On a pu entendre qu’Elizabeth avait fait entrer la modernité dans son règne et qu’elle avait été au service de son pays en sacrifiant sa vie de famille. En oubliant de rappeler qu’elle avait fait la démonstration à la fois de son autoritarisme et de son esprit réactionnaire à plusieurs reprises (les amours de sa sœur Margaret, le divorce de la princesse Diana et le courage de son petit-fils Harry quittant la cour royale devenue étouffante pour lui et son épouse qui avait l’inconvénient de n’être née ni princesse, ni totalement blanche).

Les médias (et le service public en premier lieu) ont oublié de mentionner la fortune d’Elizabeth, actionnaire entre autres du gigantesque fonds d’investissement américain BlackRock. Aujourd’hui, on estime que le patrimoine royal, le Crown Estate, estimé à 23 milliards d’euros, en fait une famille parmi les plus riches du royaume, avec des immeubles à Londres, 11 000 hectares de forêts, des terres agricoles, etc.

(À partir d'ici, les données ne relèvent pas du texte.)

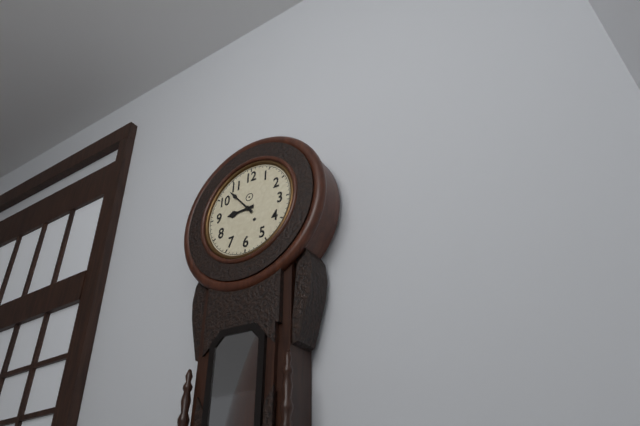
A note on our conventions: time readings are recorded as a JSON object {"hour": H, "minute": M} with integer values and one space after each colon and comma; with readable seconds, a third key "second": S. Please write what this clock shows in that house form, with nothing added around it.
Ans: {"hour": 8, "minute": 53}
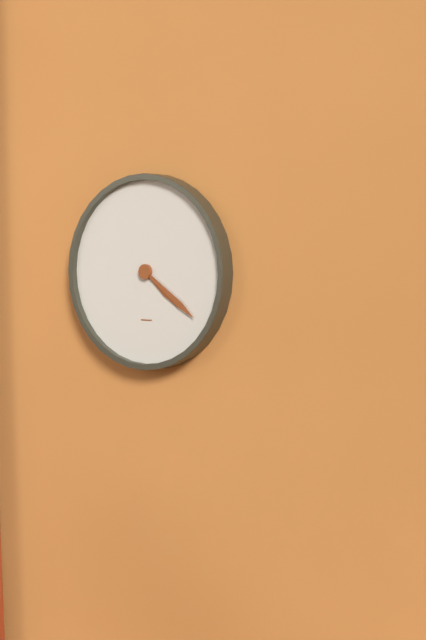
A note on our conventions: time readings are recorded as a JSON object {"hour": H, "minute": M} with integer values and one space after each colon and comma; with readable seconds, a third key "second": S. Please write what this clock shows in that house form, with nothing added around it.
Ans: {"hour": 4, "minute": 21}
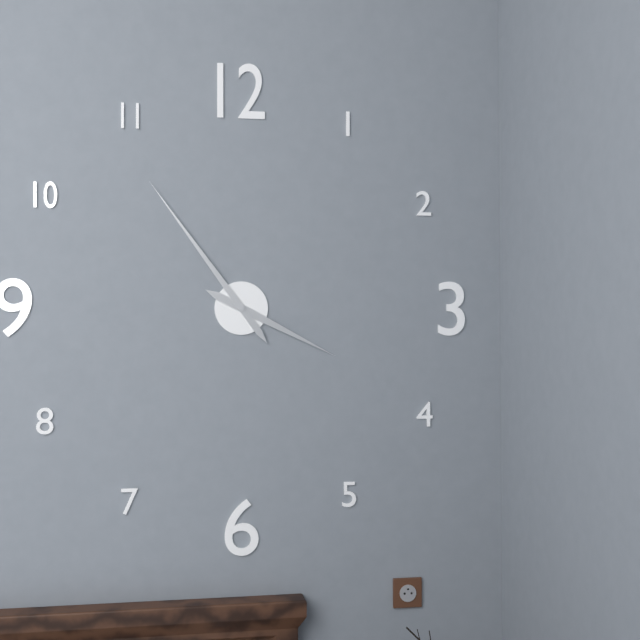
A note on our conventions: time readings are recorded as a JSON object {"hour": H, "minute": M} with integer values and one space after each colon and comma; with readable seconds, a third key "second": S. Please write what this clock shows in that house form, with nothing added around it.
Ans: {"hour": 3, "minute": 54}
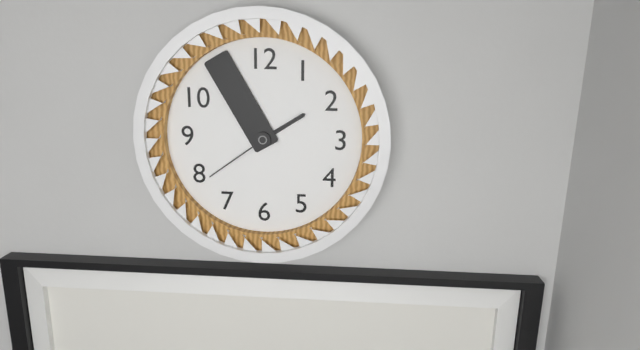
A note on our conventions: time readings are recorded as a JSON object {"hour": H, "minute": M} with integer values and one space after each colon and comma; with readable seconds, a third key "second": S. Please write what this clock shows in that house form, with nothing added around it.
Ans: {"hour": 1, "minute": 55, "second": 39}
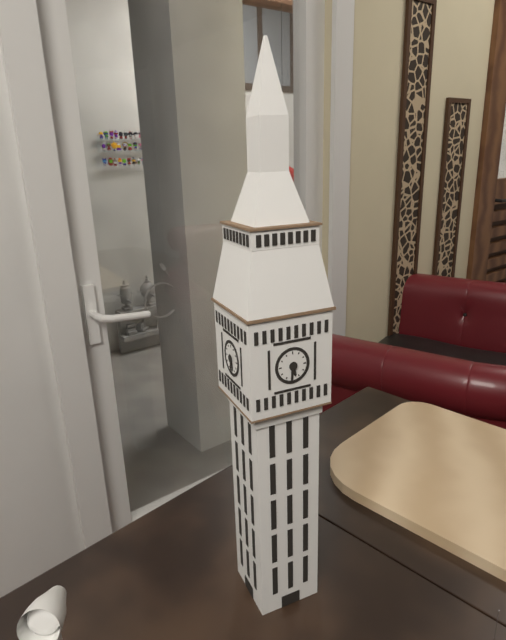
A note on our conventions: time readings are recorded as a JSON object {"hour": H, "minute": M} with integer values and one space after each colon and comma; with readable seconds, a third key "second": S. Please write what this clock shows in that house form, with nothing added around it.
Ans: {"hour": 5, "minute": 31}
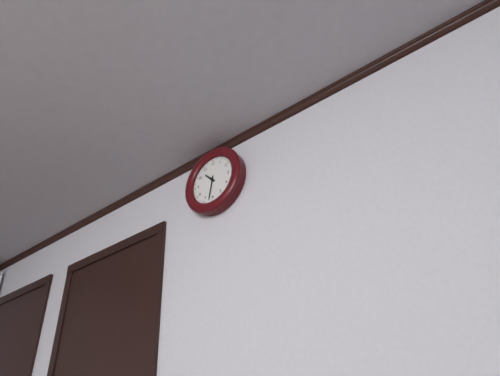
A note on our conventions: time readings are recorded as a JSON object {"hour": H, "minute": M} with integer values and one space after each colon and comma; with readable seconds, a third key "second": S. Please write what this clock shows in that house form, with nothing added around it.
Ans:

C’est sans doute cela qui est moderne ! Tant de richesse quand les inégalités n’ont jamais été aussi profondes dans le pays et les services publics mis à l’encan et désorganisés !

Les commentaires font également l’impasse sur le passé colonial du Royaume-Uni, ne disent rien du mutisme de la reine quand Margaret Thatcher refusa d’aider à mettre fin à l’apartheid en Afrique du Sud ou quand les forces britanniques commirent des actes sanglants en Irlande.

Pour brosser un portrait élogieux de la reine, le service public a fait une place de choix à un bonimenteur, royaliste assumé et ami du président de la République, au bagout exécrable, et même à Adélaïde de Clermont-Tonnerre, patronne de Point de vue, édité par Royalement Vôtre Editions (ça ne s’invente pas) société à laquelle est associée Artémis, la holding de la famille Pinault, autre empereur du luxe.

Que le service public d’une République fasse ainsi la promotion de la royauté est indécent. Même si le jeune président de notre République a estimé dans un délire dont il a le secret que « La démocratie comporte toujours une forme d’incomplétude, car elle ne se suffit pas à elle-même (…) Il y a dans le processus démocratique et dans son fonctionnement un absent. Dans la politique française, cet absent est la figure du roi, dont je pense fondamentalement que le peuple français n’a pas voulu la mort. La Terreur a creusé un vide émotionnel, imaginaire, collectif : le roi n’est plus là ! On a essayé ensuite de réinvestir ce vide, d’y placer d’autres figures : ce sont les moments napoléonien et gaulliste, notamment. Le reste du temps, la démocratie française ne remplit pas l’espace. »

Le peuple de France, contrairement à Macron, s’est très bien habitué à l’absence de la figure du roi ; le peuple britannique, lui, continuera de subir, hélas, la dure loi de l’ultralibéralisme de sa nouvelle première ministre, sans Elizabeth, dont le trône ne cachait même pas la fortune.

La Restauration ?  L’Ancien Régime ? Non, merci.